The truth is never easy to swallow. Take for example to answer for the oh-so-popular question, what camera should I buy? Most will suffix this questions with something like “I heard that the new Canon 5dmk4 is awesome” or “I am considering starting with the Sony A7III” to add some background. This is a weird thing to ask, considering that gear does not make your photography better. Sure, some gear makes some types of photography possible, but it rarely makes it better. The right answer to this question will probably save you quite a lot of money, but also force you to take responsibility for your final photos.
In this short video, Pye Jirsa of SLR Lounge explains why the best investment in gear is never buying new gear. (ok, there is a point when that latest model does make sense, but it is usually far, far down the road).

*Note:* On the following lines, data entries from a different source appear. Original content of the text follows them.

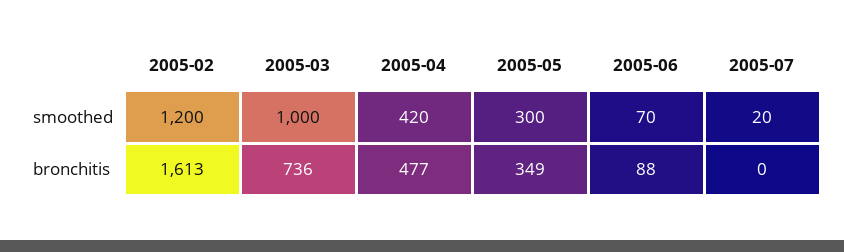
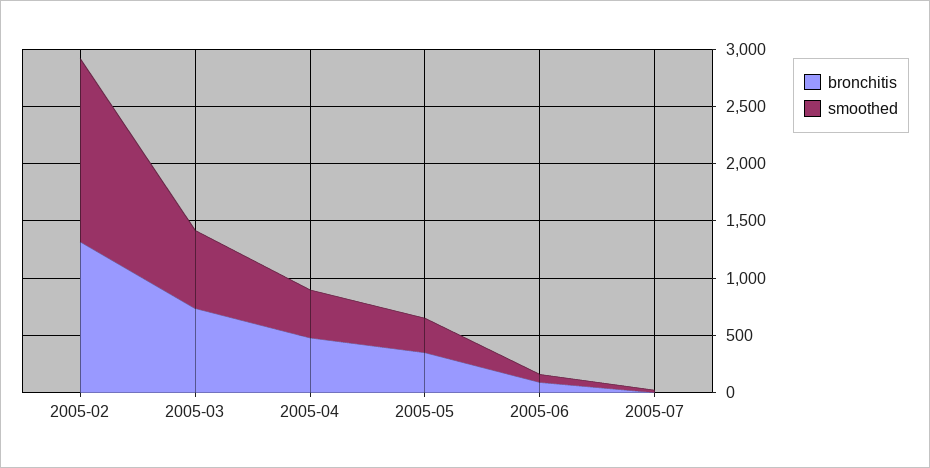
  {
    "smoothed": {
-     "2005-02": 1200,
+     "2005-02": 1600,
-     "2005-03": 1000,
+     "2005-03": 700,
      "2005-04": 420,
      "2005-05": 300,
      "2005-06": 70,
      "2005-07": 20
    },
    "bronchitis": {
-     "2005-02": 1613,
+     "2005-02": 1300,
      "2005-03": 736,
      "2005-04": 477,
      "2005-05": 349,
      "2005-06": 88,
      "2005-07": 0
    }
  }

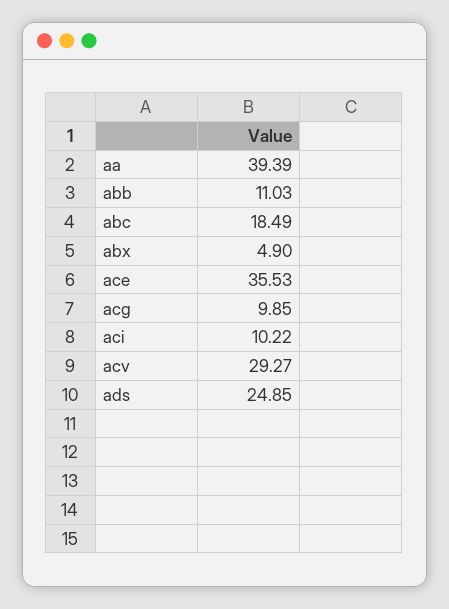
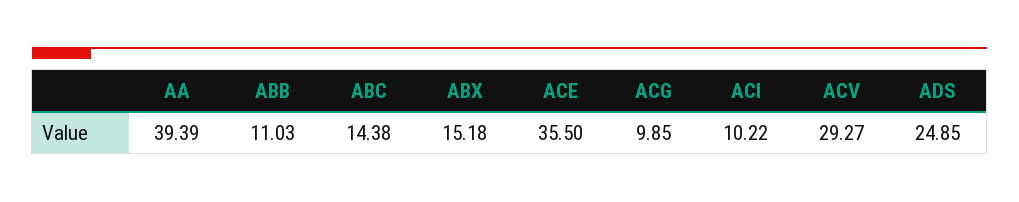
  {
    "aa": 39.39,
    "abb": 11.03,
-   "abc": 18.49,
+   "abc": 14.38,
-   "abx": 4.9,
+   "abx": 15.18,
-   "ace": 35.53,
+   "ace": 35.5,
    "acg": 9.85,
    "aci": 10.22,
    "acv": 29.27,
    "ads": 24.85
  }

The truth is that cameras that were “incredible” just three or four years ago are in the market for incredibly low prices compared to getting that shiny new gear. This is not your usual “Ansel Adams shot all his photos on film cameras” kind of rant. This is to say that you can get the top-of-the-line camera of four years ago for hundreds of dollars vs. thousands of dollars for today’s top-of-the-line cameras. And you know what, those cameras are taking great photos when it comes to technical aspects. (I just learned the Gilmar Smith, for example, uses a Canon 5DmkII, a $400 camera, which was announced 10 years ago, are her photos bad? I don’t think so!).
Where should you spend your money then? I would say mostly in learning and practice. Only get more gear when you feel that the gear you have is used to its max and you you are seeking out that extra five or ten percent which your gear just won’t let you. Then go ahead and spend money on gear. Not one second before.